The outlook comes as Boeing grapples with a relatively dry spell on plane orders in the past year, after its once bestselling jet the 737 MAX was grounded following two fatal crashes. The separate accidents, which involved Lion Air and Ethiopian Air flights, killed more than 300 people.
Boeing failed to book any new orders for planes in January – the first such instance since 1962, according to a Reuters report.
Vietnam’s budget carrier VietJet Air also has a US$25 billion order for 200 Boeing 737 MAXes, which remains up in the air.
Describing 2019 as a “very, very difficult year”, Tinseth said that Boeing was working with more than 40 regulators around the world.
“Our expectations is that it would return to service in the middle of this year. But between now and then, we have a lot of work to do with the authorities,” he said, adding that the company hoped to get 400 planes back in service.
“This is a process that will take time to play out. It won’t be weeks or months, but clearly, to deliver all these airplanes and to get all the planes back into service will take several quarters.”
This year had also got off to a “rough start”, Tinseth said, citing how the coronavirus outbreak originating from China’s Wuhan city had dampened global travel, especially to and from the mainland.
At a separate media briefing, Ihssane Mounir, Boeing’s senior vice-president of commercial global sales and marketing, said the impact of the outbreak would be felt across the region.
“If you look at China alone and the reduced traffic or capacity by 70 per cent, that’s money.
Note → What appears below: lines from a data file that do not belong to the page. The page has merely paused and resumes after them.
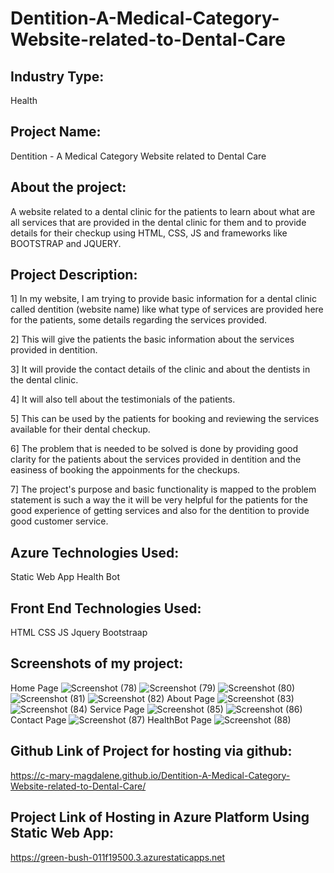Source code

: # Dentition-A-Medical-Category-Website-related-to-Dental-Care
## Industry Type:
Health
## Project Name:
Dentition - A Medical Category Website related to Dental Care
## About the project:
A website related to a dental clinic for the patients to learn about what are all services that are provided in the dental clinic for them and to provide details for their checkup using HTML, CSS, JS and frameworks like BOOTSTRAP and JQUERY.
## Project Description:
1] In my website, I am trying to provide basic information for a dental clinic called dentition
(website name) like what type of services are provided here for the patients, some details regarding the services provided. 

2] This will give the patients the basic information about the services provided in dentition. 

3] It will provide the contact details of the clinic and about the dentists in the dental clinic.

4] It will also tell about the testimonials of the patients. 

5] This can be used by the patients for booking and reviewing the services available for their dental checkup.

6] The problem that is needed to be solved is done by providing good clarity for the patients about the services provided in dentition and the easiness of booking the appoinments for the checkups.

7] The project's purpose and basic functionality is mapped to the problem statement is such a way the it will be very helpful for the patients for the good experience of getting services and also for the dentition to provide good customer service.
## Azure Technologies Used:
Static Web App
Health Bot
## Front End Technologies Used:
HTML
CSS
JS
Jquery
Bootstraap
## Screenshots of my project:
Home Page
![Screenshot (78)](https://github.com/C-Mary-Magdalene/Dentition-A-Medical-Category-Website-related-to-Dental-Care/assets/85544574/889587ae-a12c-4144-baa7-56bf54099968)
![Screenshot (79)](https://github.com/C-Mary-Magdalene/Dentition-A-Medical-Category-Website-related-to-Dental-Care/assets/85544574/2533ac8d-8bb2-4916-8edc-cec8b017a30f)
![Screenshot (80)](https://github.com/C-Mary-Magdalene/Dentition-A-Medical-Category-Website-related-to-Dental-Care/assets/85544574/04885c40-62ba-445c-bee8-fbee27cc408d)
![Screenshot (81)](https://github.com/C-Mary-Magdalene/Dentition-A-Medical-Category-Website-related-to-Dental-Care/assets/85544574/2b41b80c-b16a-402a-929a-26058d73ae16)
![Screenshot (82)](https://github.com/C-Mary-Magdalene/Dentition-A-Medical-Category-Website-related-to-Dental-Care/assets/85544574/a9e91033-e90e-4213-9aa2-72bb20047155)
About Page
![Screenshot (83)](https://github.com/C-Mary-Magdalene/Dentition-A-Medical-Category-Website-related-to-Dental-Care/assets/85544574/fea1aa02-f8cb-46b9-acd8-bab4ee4fef77)
![Screenshot (84)](https://github.com/C-Mary-Magdalene/Dentition-A-Medical-Category-Website-related-to-Dental-Care/assets/85544574/9d1dd6a0-4477-4fec-baca-6ce45d13b303)
Service Page
![Screenshot (85)](https://github.com/C-Mary-Magdalene/Dentition-A-Medical-Category-Website-related-to-Dental-Care/assets/85544574/5959c494-b7f6-4fdf-916b-6d098d4befc2)
![Screenshot (86)](https://github.com/C-Mary-Magdalene/Dentition-A-Medical-Category-Website-related-to-Dental-Care/assets/85544574/098920f7-8358-4dcc-9735-2d279ed8bce6)
Contact Page
![Screenshot (87)](https://github.com/C-Mary-Magdalene/Dentition-A-Medical-Category-Website-related-to-Dental-Care/assets/85544574/13337ea0-774d-4111-9255-fbe73d173c51)
HealthBot Page
![Screenshot (88)](https://github.com/C-Mary-Magdalene/Dentition-A-Medical-Category-Website-related-to-Dental-Care/assets/85544574/9c7f8c44-d1a5-4db8-b7e7-2b7fd54a7ba3)
## Github Link of Project for hosting via github:
https://c-mary-magdalene.github.io/Dentition-A-Medical-Category-Website-related-to-Dental-Care/
## Project Link of Hosting in Azure Platform Using Static Web App:
https://green-bush-011f19500.3.azurestaticapps.net








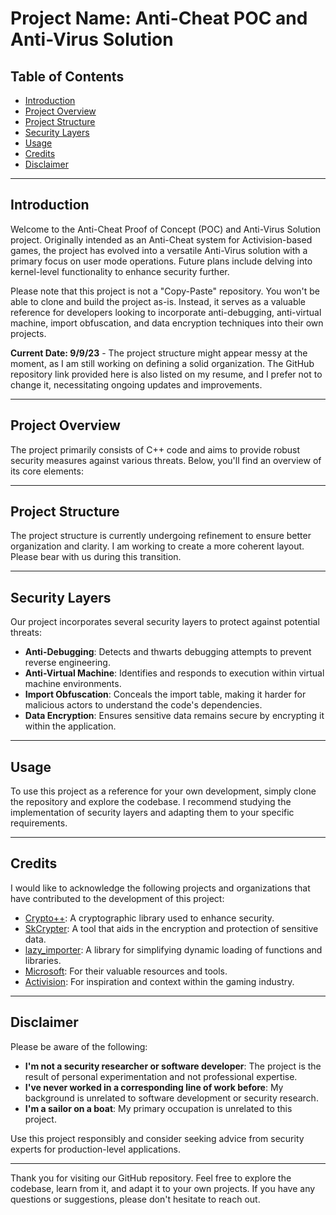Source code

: # Project Name: Anti-Cheat POC and Anti-Virus Solution

## Table of Contents
- [Introduction](#introduction)
- [Project Overview](#project-overview)
- [Project Structure](#project-structure)
- [Security Layers](#security-layers)
- [Usage](#usage)
- [Credits](#credits)
- [Disclaimer](#disclaimer)

---

## Introduction

Welcome to the Anti-Cheat Proof of Concept (POC) and Anti-Virus Solution project. Originally intended as an Anti-Cheat system for Activision-based games, the project has evolved into a versatile Anti-Virus solution with a primary focus on user mode operations. Future plans include delving into kernel-level functionality to enhance security further.

Please note that this project is not a "Copy-Paste" repository. You won't be able to clone and build the project as-is. Instead, it serves as a valuable reference for developers looking to incorporate anti-debugging, anti-virtual machine, import obfuscation, and data encryption techniques into their own projects.

**Current Date: 9/9/23** - The project structure might appear messy at the moment, as I am still working on defining a solid organization. The GitHub repository link provided here is also listed on my resume, and I prefer not to change it, necessitating ongoing updates and improvements.

---

## Project Overview

The project primarily consists of C++ code and aims to provide robust security measures against various threats. Below, you'll find an overview of its core elements:

---

## Project Structure

The project structure is currently undergoing refinement to ensure better organization and clarity. I am working to create a more coherent layout. Please bear with us during this transition.

---

## Security Layers

Our project incorporates several security layers to protect against potential threats:

- **Anti-Debugging**: Detects and thwarts debugging attempts to prevent reverse engineering.
- **Anti-Virtual Machine**: Identifies and responds to execution within virtual machine environments.
- **Import Obfuscation**: Conceals the import table, making it harder for malicious actors to understand the code's dependencies.
- **Data Encryption**: Ensures sensitive data remains secure by encrypting it within the application.

---

## Usage

To use this project as a reference for your own development, simply clone the repository and explore the codebase. I recommend studying the implementation of security layers and adapting them to your specific requirements.

---

## Credits

I would like to acknowledge the following projects and organizations that have contributed to the development of this project:

- [Crypto++](https://www.cryptopp.com/): A cryptographic library used to enhance security.
- [SkCrypter](https://github.com/skadro-official/skCrypter): A tool that aids in the encryption and protection of sensitive data.
- [lazy_importer](https://github.com/JustasMasiulis/lazy_importer): A library for simplifying dynamic loading of functions and libraries.
- [Microsoft](https://www.microsoft.com/): For their valuable resources and tools.
- [Activision](https://www.activision.com/): For inspiration and context within the gaming industry.

---

## Disclaimer

Please be aware of the following:

- **I'm not a security researcher or software developer**: The project is the result of personal experimentation and not professional expertise.
- **I've never worked in a corresponding line of work before**: My background is unrelated to software development or security research.
- **I'm a sailor on a boat**: My primary occupation is unrelated to this project.

Use this project responsibly and consider seeking advice from security experts for production-level applications.

---

Thank you for visiting our GitHub repository. Feel free to explore the codebase, learn from it, and adapt it to your own projects. If you have any questions or suggestions, please don't hesitate to reach out.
Several global airlines have limited their traffic in and out of China, you have business trips not happening,” he said. “It will have an impact on the economy, on revenues, on these carriers, and on the countries.”
Its European competitor, Airbus, also announced the halting of its operations in China last week.
Mounir said the impact of the coronavirus on Boeing’s supply chain had not yet been seen, but added the immediate impact would be felt on the logistics front.
“We do have a number of deliveries to Chinese customers ready to be delivered that they cannot come to Seattle to deliver for the obvious reasons,” he said.
The executive, however, was optimistic that China would recover from the coronavirus epidemic soon, stressing that Asia remained Boeing’s biggest market.
“If you look at history … it seems like with the coronavirus, things are being managed a lot better than [how things] were managed during Sars in 2003,” he said.
“I would think that the recovery should be more orderly. It should be more efficient than what we’ve seen back in 2003. I remain optimistic.”